North

Near-final design of Alaska Highway upgrades near Whitehorse airport displayed

On Tuesday evening Whitehorse residents saw the nearly finished design of upgrades to a section of the Alaska Highway near the Erik Nielsen Whitehorse International Airport.

The design includes 2 intersections with crosswalks, and new sections of trails

A conceptual image of the upgrades that will be made to the Alaska Highway in the coming years. (Government of Yukon)

Whitehorse residents saw Tuesday evening the nearly finished design of upgrades to a section of the Alaska Highway near the Erik Nielsen Whitehorse International Airport.

"The aim of the project is to improve the overall safety of the highway," Paul Murchison, acting assistant deputy minister of Yukon's Department of Highways and Public Works, said shortly after the public meeting at the Yukon Transportation Museum.

The stretch in question, which currently does not have any crosswalks, spans about two kilometres between Lodestar Lane and Range Road. The frequency and the severity of traffic accidents there are higher than they should be, he said.

The design includes adding traffic lights to the highway at the Hillcrest Drive and Burns Road intersections.

The number of lanes will increase in certain areas so that people making turns will have dedicated lanes to do so, thereby reducing, in theory, the amount of through traffic that has to stop for people trying to exit.

The public meeting regarding upgrades to the Alaska Highway was held at the Yukon Transportation Museum in Whitehorse. (Steve Silva/CBC)

The design also includes closing eastside connections to the highway, including at Electra Crescent and Burns Road, though continued access for emergency services vehicles is being looked at for the latter, Murchison said.

That means that most vehicular traffic to and from the airport, the museum, and the Yukon Beringia Interpretive Centre will eventually have to only flow through the Hillcrest Drive intersection, which will, in theory, be a safer connection to travel through, given the traffic lights, he added.

An underpass is not happening

Locals said they wanted an underpass to get people across the highway.

Murchison said an underpass was considered but determined to be too expensive.

Another challenge with an underpass would have been to build a gradual enough decline for users, Murchison said. If it were too steep and required stairs, for example, that wouldn't mesh with the project's aim to have accessible trails, of which there are several in the design.

Two structures, including a motel, are in the way of the upgrades, he said.

"That business is partially within the highway right of way, and the roadwork actually impacts the existing structure," Murchison said. "We are in discussions with the Airport Chalet around how to manage that impact."

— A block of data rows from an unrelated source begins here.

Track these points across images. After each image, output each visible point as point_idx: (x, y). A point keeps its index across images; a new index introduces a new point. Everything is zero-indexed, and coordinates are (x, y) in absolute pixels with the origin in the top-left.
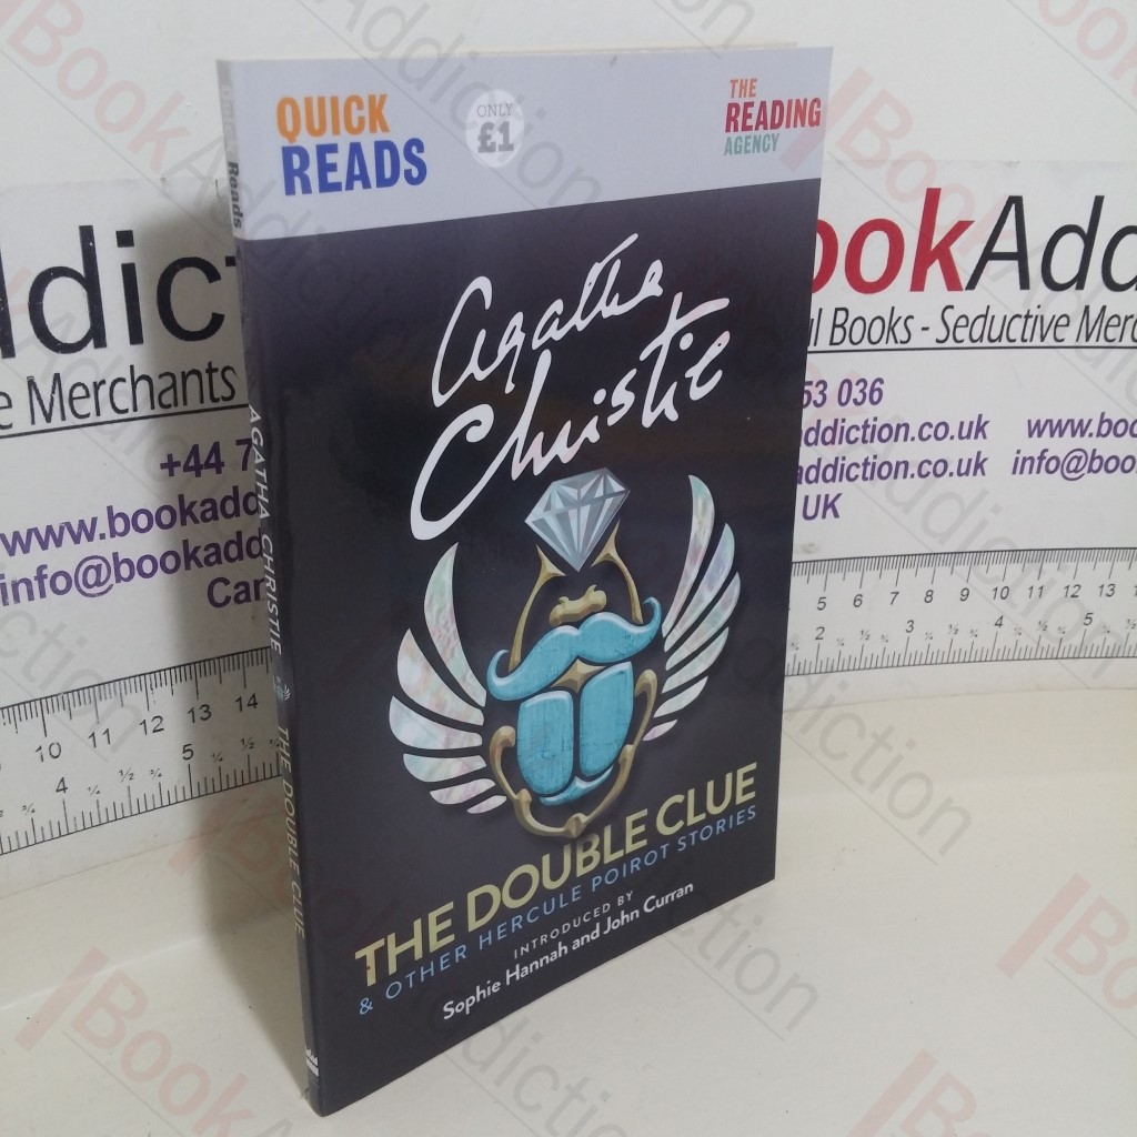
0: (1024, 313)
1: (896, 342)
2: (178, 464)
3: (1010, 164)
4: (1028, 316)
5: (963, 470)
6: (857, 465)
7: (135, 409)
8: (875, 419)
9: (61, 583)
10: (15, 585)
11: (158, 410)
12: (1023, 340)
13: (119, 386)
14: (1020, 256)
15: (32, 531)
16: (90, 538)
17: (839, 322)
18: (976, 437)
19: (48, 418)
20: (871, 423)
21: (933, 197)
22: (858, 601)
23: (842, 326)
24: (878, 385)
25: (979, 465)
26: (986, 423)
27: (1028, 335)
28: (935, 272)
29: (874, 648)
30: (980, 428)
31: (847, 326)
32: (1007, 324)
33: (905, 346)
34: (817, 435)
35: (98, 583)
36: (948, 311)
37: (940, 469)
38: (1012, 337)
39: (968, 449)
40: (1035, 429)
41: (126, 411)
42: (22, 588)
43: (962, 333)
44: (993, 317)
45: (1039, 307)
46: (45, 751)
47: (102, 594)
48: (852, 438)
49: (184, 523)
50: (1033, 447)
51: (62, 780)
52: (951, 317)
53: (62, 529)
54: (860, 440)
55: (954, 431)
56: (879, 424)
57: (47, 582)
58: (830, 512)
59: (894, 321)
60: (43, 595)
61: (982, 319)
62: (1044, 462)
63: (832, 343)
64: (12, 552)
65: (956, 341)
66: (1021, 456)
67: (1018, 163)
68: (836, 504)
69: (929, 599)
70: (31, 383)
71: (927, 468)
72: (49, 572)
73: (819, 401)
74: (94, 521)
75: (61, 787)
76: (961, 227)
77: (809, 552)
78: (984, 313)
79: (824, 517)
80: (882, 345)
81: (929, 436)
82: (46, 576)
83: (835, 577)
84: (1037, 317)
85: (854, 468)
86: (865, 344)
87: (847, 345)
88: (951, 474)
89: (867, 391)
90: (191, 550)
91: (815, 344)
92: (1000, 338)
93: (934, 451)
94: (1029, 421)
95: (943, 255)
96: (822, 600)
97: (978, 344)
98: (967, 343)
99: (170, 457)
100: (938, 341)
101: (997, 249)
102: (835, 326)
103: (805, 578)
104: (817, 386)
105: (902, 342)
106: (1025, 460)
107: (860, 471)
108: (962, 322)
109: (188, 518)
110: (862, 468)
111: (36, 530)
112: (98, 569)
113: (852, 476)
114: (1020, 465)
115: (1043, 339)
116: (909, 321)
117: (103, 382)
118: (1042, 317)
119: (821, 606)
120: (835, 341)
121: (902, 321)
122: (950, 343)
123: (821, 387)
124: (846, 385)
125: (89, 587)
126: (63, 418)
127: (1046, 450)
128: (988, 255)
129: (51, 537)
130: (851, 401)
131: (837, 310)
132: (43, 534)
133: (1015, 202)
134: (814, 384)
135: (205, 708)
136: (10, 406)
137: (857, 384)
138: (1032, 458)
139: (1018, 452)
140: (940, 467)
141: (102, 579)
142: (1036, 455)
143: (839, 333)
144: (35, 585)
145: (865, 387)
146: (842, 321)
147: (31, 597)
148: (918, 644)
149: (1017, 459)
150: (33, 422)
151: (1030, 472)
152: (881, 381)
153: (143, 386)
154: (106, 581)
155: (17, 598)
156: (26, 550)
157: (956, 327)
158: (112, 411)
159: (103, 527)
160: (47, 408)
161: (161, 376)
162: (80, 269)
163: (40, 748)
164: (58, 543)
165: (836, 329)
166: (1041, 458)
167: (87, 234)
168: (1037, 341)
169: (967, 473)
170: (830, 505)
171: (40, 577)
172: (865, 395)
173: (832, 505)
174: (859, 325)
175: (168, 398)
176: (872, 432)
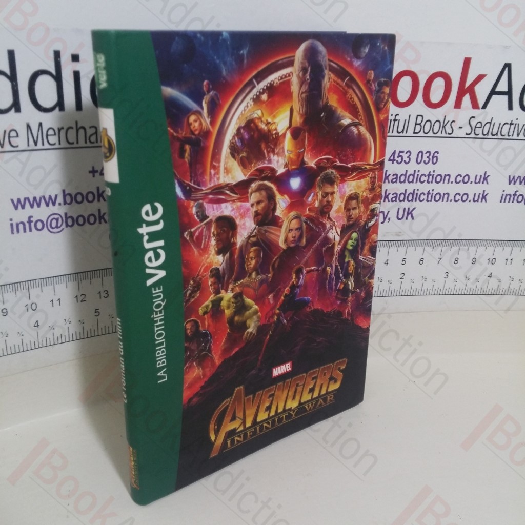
0: (509, 122)
1: (446, 134)
2: (97, 171)
3: (506, 47)
4: (511, 124)
5: (476, 199)
6: (424, 194)
7: (77, 142)
8: (434, 171)
9: (39, 225)
10: (17, 225)
11: (89, 144)
12: (509, 136)
13: (70, 131)
14: (509, 93)
15: (27, 199)
16: (54, 204)
17: (419, 122)
18: (483, 183)
19: (36, 143)
20: (432, 173)
21: (467, 62)
22: (421, 261)
23: (420, 124)
24: (436, 155)
25: (484, 197)
26: (488, 176)
27: (511, 134)
28: (467, 99)
29: (428, 285)
30: (485, 179)
31: (423, 124)
32: (501, 127)
33: (450, 136)
34: (405, 177)
35: (57, 227)
36: (472, 119)
37: (464, 198)
38: (503, 134)
39: (479, 189)
40: (512, 180)
41: (73, 143)
42: (21, 226)
43: (479, 131)
44: (494, 123)
45: (517, 119)
46: (29, 306)
47: (58, 232)
48: (422, 181)
49: (99, 201)
50: (511, 189)
51: (37, 322)
52: (473, 123)
53: (40, 199)
54: (426, 182)
55: (472, 179)
56: (436, 174)
57: (33, 224)
58: (410, 216)
59: (445, 123)
60: (30, 230)
61: (488, 124)
62: (516, 197)
63: (414, 133)
64: (16, 208)
65: (476, 135)
66: (505, 193)
67: (510, 47)
68: (413, 212)
69: (456, 262)
70: (28, 126)
71: (458, 197)
72: (34, 220)
73: (407, 161)
74: (56, 196)
75: (36, 325)
76: (480, 78)
77: (399, 236)
78: (490, 121)
79: (407, 219)
80: (439, 135)
81: (460, 181)
82: (32, 221)
83: (411, 249)
84: (516, 124)
85: (422, 195)
86: (431, 134)
87: (421, 134)
88: (470, 201)
89: (431, 157)
90: (102, 214)
91: (406, 133)
92: (497, 134)
93: (462, 188)
94: (510, 176)
95: (471, 90)
96: (404, 260)
97: (486, 137)
98: (481, 136)
99: (93, 168)
100: (467, 134)
101: (498, 89)
102: (416, 124)
103: (396, 248)
104: (406, 153)
105: (449, 134)
106: (507, 195)
107: (425, 197)
108: (479, 125)
109: (101, 199)
110: (426, 195)
111: (28, 199)
112: (57, 220)
113: (421, 199)
114: (505, 198)
115: (518, 135)
116: (453, 123)
117: (62, 128)
118: (519, 124)
119: (404, 263)
120: (416, 131)
121: (449, 123)
122: (473, 135)
123: (408, 154)
124: (420, 154)
125: (53, 228)
126: (43, 144)
127: (517, 191)
128: (493, 92)
129: (35, 202)
130: (423, 162)
131: (418, 116)
132: (31, 200)
133: (508, 66)
134: (405, 152)
135: (106, 292)
136: (18, 136)
137: (426, 153)
138: (510, 195)
139: (504, 191)
140: (465, 197)
141: (59, 225)
142: (512, 193)
143: (418, 128)
144: (27, 225)
145: (429, 156)
146: (420, 122)
147: (25, 231)
148: (450, 284)
149: (503, 195)
150: (28, 145)
151: (509, 202)
152: (437, 152)
153: (81, 132)
154: (61, 226)
155: (18, 231)
156: (23, 207)
157: (476, 127)
158: (66, 142)
159: (60, 199)
160: (35, 139)
161: (90, 127)
162: (54, 72)
163: (27, 305)
164: (39, 205)
165: (417, 126)
166: (515, 195)
167: (57, 55)
168: (515, 137)
169: (478, 201)
170: (409, 213)
171: (30, 222)
172: (429, 159)
173: (411, 213)
174: (428, 124)
175: (93, 139)
176: (432, 178)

The owner of the Airport Chalet was not immediately available for comment.

Paul Murchison is the acting assistant deputy minister of Yukon's Department of Highways and Public Works. (Steve Silva/CBC)

An airport maintenance facility that houses snowplows and other equipment is also in the right of way.

"That building is at the end of its life cycle, and we are working to have that building replaced within the timelines of this project," Murchison said.

The design should go to the Yukon Environmental and Socio-economic Assessment Board this month for a review.

Post-review, the plan is to finalize the design's details and award the associated tender this winter, start construction next year, and complete the project in three phases by 2022.

The entire project is estimated to cost about $12 million.